INSTRUCTION
Show all lines below holding the string "posedge".

---------- AVAILABLE DATA ----------

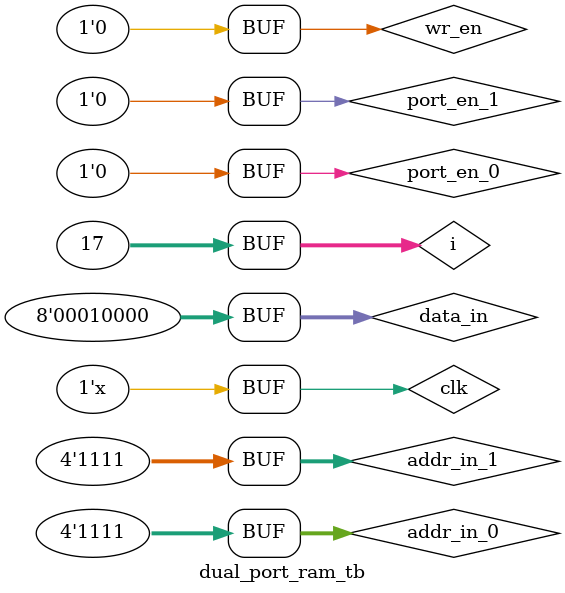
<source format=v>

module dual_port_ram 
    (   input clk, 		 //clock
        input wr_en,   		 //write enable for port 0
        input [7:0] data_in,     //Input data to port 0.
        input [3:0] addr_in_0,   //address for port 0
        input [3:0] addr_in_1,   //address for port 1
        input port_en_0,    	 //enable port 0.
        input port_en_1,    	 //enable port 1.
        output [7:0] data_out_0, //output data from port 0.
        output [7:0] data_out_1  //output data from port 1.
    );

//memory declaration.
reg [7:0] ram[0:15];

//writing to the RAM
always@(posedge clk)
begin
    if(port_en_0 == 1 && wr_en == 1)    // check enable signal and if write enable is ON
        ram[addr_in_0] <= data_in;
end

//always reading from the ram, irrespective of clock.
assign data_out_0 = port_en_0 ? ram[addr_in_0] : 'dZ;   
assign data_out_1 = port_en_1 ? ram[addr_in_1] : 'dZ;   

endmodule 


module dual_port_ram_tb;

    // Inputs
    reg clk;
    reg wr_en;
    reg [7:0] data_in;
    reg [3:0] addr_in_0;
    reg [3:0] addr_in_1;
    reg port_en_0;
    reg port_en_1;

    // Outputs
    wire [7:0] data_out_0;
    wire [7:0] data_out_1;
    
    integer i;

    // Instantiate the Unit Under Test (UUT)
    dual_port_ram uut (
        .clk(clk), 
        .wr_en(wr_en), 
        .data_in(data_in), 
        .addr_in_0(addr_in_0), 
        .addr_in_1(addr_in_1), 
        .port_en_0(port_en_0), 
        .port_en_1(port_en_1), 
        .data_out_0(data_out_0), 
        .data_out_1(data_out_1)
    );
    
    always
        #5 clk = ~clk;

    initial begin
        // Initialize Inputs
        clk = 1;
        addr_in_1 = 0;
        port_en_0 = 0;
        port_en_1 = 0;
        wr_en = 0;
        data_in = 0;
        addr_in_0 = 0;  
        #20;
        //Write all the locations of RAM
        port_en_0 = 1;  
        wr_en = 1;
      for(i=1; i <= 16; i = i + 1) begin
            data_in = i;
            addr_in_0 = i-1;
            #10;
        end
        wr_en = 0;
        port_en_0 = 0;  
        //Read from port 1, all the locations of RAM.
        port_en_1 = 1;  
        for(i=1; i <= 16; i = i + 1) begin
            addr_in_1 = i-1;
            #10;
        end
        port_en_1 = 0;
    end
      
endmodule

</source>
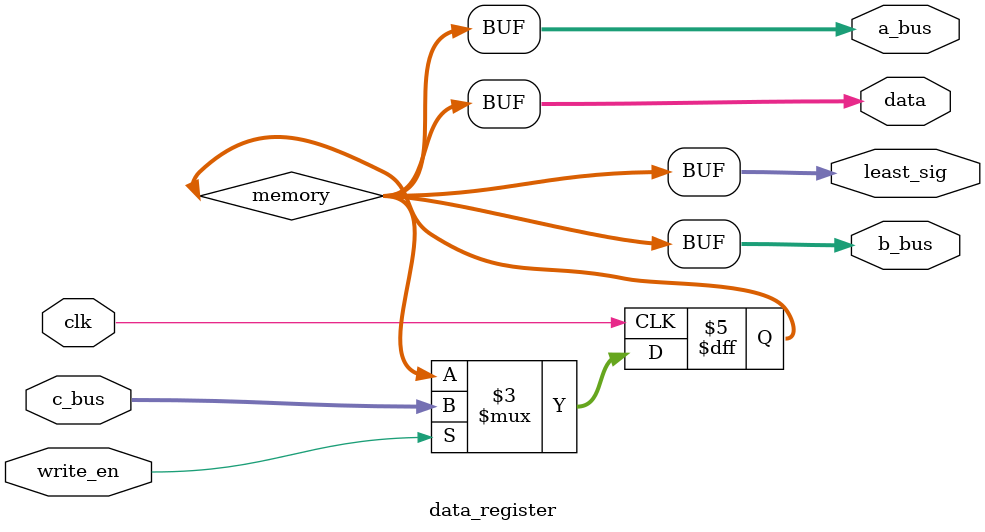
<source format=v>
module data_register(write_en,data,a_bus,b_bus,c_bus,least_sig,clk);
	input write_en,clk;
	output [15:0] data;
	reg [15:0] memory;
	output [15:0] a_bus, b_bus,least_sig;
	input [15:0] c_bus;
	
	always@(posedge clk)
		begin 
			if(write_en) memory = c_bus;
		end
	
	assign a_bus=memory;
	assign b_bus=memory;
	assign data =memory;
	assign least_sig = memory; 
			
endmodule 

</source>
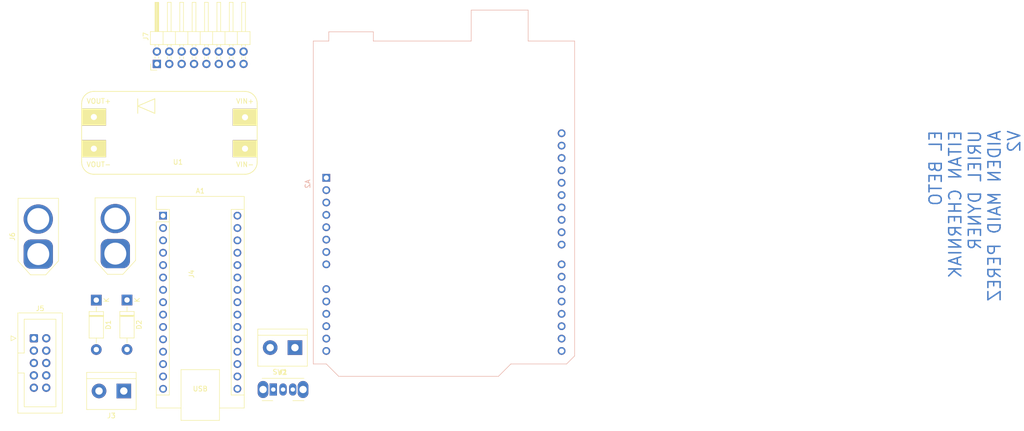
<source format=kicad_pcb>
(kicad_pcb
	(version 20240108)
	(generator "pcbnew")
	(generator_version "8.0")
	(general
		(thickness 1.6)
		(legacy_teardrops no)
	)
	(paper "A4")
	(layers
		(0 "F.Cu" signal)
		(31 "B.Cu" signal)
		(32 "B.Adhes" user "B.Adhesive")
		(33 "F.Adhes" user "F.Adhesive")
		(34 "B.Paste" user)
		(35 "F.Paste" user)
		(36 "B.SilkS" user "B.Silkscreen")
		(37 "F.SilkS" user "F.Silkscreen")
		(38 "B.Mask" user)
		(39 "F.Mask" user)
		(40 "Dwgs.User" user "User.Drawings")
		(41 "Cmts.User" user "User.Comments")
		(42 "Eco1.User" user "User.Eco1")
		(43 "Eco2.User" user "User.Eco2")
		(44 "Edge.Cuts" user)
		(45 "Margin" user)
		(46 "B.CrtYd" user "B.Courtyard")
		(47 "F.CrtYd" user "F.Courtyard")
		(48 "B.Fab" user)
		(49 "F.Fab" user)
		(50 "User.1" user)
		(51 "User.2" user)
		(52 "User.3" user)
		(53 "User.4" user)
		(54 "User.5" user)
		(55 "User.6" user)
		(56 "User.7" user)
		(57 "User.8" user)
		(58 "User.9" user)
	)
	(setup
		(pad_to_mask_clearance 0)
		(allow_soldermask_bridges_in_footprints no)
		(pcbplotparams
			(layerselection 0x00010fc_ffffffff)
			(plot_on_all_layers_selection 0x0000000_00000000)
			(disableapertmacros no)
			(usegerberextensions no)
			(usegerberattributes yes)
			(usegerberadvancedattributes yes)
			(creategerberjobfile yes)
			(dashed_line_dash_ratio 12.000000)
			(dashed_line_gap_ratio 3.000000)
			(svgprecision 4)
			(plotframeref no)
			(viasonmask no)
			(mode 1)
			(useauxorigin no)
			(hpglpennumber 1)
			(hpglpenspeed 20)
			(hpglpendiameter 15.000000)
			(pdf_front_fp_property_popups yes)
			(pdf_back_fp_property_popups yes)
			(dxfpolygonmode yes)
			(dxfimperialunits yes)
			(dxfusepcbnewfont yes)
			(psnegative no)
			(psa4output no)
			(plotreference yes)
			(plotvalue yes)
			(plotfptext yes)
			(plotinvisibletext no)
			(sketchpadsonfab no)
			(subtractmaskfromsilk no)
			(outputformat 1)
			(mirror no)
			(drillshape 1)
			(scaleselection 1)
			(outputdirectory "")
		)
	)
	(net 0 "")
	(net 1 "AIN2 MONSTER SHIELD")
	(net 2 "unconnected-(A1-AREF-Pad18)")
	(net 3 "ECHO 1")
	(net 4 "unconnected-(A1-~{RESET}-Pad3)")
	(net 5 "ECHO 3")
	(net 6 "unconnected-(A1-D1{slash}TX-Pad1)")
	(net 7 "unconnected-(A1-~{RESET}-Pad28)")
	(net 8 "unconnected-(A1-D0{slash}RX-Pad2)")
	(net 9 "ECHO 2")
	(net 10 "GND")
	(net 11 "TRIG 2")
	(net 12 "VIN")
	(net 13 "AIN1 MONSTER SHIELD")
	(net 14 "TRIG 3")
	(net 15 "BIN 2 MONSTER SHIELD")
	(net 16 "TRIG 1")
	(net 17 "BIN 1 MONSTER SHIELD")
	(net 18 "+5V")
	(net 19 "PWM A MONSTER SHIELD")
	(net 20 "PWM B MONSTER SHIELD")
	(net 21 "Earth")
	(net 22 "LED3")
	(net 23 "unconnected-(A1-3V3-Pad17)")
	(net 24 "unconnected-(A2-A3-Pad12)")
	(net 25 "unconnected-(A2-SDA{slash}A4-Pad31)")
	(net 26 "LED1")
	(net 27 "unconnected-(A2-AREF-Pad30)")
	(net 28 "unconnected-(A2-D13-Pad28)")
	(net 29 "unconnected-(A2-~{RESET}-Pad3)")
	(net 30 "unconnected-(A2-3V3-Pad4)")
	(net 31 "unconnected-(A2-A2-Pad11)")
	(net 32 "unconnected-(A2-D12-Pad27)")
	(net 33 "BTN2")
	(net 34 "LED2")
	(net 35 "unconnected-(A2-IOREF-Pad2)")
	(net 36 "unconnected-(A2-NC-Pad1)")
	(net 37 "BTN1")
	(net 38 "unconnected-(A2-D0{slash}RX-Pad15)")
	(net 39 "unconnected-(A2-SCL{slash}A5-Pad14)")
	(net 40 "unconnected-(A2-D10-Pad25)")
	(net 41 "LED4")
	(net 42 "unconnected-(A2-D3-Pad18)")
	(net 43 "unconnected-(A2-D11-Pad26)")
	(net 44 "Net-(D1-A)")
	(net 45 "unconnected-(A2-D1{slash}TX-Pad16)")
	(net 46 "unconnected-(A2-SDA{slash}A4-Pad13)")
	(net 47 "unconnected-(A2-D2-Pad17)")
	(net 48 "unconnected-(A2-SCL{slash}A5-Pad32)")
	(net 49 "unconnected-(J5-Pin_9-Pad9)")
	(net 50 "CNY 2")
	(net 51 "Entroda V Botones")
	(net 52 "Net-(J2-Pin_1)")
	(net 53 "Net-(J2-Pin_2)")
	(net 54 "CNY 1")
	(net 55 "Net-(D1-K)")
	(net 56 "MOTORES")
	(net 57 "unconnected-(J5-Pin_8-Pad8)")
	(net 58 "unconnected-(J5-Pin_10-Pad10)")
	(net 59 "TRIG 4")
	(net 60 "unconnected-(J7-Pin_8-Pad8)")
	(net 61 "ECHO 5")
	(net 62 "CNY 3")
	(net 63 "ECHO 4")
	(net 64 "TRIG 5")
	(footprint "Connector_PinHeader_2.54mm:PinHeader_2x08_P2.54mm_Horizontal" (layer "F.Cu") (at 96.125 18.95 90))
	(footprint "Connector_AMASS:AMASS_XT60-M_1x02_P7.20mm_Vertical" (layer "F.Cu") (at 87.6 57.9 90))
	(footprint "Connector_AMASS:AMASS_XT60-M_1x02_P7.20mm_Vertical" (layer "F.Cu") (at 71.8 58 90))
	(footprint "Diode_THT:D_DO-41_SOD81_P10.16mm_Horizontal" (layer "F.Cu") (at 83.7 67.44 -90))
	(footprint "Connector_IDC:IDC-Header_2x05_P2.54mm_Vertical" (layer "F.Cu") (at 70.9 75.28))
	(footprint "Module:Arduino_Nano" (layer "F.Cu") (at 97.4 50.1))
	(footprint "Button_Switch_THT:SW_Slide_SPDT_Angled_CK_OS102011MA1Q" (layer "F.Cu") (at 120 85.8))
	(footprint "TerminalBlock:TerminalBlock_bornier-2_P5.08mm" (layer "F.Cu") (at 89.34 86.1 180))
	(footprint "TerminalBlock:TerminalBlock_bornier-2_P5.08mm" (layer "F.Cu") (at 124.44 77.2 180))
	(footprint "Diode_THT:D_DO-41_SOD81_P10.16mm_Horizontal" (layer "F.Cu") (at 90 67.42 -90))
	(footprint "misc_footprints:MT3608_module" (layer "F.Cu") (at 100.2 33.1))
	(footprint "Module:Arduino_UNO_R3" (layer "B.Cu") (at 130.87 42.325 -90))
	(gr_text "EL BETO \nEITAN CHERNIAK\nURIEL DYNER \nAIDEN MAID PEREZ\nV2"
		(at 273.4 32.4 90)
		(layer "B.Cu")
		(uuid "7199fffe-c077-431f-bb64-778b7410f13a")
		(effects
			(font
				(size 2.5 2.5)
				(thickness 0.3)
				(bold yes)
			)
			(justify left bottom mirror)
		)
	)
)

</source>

----------

WORKED SOLUTION
always@(posedge clk)
	always@(posedge clk)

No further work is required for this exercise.